I am used to data sets that dont have a time component. In In reading up on time series data i learned the importance of transforming the data into stationary data before applying the ARIMA model to univariate time series. But what if i have a multivariate data set (meaning: many features potentially explaining one response variable) and i would like to use an advanced ML technique such as a regression random forest? Before applying the random forest, should i first transform the data into a stationary time series?

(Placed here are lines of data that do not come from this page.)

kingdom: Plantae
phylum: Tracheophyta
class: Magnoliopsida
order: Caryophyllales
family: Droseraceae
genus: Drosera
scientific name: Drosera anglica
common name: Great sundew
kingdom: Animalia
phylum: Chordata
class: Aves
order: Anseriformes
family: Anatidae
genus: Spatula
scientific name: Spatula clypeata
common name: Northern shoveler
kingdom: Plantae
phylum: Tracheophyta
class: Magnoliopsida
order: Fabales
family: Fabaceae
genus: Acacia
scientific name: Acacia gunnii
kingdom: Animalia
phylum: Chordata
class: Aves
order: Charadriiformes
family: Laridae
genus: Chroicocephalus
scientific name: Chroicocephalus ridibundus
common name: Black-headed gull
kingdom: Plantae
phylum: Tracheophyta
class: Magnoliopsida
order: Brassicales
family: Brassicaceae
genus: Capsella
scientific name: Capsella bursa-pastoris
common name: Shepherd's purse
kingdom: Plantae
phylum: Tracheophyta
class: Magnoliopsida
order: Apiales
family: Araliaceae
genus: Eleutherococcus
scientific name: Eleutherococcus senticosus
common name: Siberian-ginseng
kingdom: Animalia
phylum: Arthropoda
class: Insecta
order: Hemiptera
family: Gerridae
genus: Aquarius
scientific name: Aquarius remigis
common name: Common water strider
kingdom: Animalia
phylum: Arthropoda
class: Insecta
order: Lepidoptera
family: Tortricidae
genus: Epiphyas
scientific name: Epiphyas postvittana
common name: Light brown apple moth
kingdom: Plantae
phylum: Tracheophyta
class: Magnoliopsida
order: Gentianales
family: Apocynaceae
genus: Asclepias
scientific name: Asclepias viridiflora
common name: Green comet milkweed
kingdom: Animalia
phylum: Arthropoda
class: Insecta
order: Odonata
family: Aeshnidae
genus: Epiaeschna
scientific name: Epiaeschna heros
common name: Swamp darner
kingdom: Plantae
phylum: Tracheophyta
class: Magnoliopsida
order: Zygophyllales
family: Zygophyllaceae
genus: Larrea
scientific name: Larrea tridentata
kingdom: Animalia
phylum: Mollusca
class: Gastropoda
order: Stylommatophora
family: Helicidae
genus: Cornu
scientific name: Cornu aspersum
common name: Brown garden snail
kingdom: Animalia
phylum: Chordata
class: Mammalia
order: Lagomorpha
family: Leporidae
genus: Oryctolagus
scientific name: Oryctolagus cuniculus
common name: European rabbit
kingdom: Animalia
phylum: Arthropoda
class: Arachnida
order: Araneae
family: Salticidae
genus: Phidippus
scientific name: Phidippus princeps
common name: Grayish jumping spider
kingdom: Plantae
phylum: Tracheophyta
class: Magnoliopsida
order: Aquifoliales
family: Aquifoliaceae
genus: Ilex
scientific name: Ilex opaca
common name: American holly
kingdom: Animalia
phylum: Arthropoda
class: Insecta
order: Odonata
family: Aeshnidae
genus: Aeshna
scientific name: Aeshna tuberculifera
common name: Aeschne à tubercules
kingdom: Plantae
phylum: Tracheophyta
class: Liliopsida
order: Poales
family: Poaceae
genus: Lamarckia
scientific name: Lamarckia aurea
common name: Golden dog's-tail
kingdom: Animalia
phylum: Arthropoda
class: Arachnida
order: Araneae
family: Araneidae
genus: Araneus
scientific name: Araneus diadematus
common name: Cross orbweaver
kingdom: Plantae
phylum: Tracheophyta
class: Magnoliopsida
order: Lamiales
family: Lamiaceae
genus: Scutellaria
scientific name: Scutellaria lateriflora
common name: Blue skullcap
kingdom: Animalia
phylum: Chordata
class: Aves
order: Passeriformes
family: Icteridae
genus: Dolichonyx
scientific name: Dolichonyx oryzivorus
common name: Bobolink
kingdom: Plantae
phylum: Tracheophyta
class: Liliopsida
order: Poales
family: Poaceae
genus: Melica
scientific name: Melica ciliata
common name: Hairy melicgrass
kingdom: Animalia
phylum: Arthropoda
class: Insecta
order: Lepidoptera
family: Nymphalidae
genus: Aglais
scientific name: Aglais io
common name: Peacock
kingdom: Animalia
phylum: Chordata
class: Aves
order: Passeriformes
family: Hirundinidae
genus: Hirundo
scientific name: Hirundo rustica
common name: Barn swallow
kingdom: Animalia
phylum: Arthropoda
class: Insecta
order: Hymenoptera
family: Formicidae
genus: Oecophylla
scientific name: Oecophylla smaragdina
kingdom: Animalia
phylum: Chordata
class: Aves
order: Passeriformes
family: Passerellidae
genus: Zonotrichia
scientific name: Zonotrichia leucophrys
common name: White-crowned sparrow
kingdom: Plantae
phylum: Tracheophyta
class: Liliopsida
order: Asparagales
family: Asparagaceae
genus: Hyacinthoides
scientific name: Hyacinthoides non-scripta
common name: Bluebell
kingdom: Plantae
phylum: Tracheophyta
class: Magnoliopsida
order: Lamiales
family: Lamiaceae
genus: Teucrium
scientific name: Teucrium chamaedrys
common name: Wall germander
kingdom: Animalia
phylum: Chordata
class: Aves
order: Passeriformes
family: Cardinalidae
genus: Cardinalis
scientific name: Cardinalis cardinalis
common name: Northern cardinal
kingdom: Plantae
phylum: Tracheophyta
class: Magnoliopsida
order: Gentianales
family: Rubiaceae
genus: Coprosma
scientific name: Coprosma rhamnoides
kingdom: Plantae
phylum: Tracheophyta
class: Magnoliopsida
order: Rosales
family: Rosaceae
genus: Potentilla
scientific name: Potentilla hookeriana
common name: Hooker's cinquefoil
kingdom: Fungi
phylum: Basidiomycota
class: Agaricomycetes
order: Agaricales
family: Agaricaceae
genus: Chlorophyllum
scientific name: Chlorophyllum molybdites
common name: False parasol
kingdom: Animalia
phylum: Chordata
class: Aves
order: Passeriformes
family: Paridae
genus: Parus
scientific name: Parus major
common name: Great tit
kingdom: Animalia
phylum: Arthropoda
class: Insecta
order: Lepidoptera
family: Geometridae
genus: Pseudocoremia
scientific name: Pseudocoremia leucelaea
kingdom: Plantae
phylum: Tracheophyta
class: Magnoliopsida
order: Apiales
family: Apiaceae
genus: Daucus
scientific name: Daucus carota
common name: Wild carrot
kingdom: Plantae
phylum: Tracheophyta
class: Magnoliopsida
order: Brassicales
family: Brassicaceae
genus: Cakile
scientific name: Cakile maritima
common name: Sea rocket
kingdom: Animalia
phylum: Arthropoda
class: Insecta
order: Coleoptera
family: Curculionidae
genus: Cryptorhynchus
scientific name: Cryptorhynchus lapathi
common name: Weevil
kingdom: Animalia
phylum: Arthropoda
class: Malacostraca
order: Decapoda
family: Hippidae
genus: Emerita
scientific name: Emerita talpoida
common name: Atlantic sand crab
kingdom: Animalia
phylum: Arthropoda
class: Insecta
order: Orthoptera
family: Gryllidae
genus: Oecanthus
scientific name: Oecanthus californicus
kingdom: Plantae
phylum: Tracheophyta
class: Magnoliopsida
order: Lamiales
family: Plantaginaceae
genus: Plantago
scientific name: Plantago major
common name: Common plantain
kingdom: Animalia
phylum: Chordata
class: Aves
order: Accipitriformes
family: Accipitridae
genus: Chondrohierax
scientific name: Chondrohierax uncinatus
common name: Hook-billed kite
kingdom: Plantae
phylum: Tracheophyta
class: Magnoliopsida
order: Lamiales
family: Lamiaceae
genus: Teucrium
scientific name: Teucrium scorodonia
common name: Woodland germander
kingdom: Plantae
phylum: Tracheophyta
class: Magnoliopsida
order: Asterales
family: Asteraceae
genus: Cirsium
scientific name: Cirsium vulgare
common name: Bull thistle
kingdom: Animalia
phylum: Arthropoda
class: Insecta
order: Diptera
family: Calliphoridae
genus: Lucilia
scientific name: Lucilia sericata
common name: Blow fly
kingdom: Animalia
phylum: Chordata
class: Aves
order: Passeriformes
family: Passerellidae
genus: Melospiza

More details with specific questions below:
-for each point in time ( t=0, 1,....T) i have a value for the response variable y and the features x1, x2....xN) -I need to predict future values of y based on knowing x1, x2,...xN -note:i cannot use time as one of the features in predicting y -by the way: if i disregard any temporal structure in the data, and run the random forest on a randomly chosen training data set, and evaluate the error on the remaining test set i get a pretty good result. Note: since i disregarded the temporal order, my test set observations do not necessarily occur after my training set observations. Questions: 1-Would i maybe get better results if i turned the data into stationary data and then ran the random forest on the transformed data? 2-If so, do i need to apply the same transformation to the y as well as to the x variables? E.g. If to remove a temporal structure in the y i difference the y and remove a seasonal component in the y, do i need to also difference all the x and remove any seasonal component in the x before running random forest? 3-once i have made the series stationary, is it ok to randomly pick a training and test data set without respecting temporal order (ie without having test set observations occur after training set observations)? e features.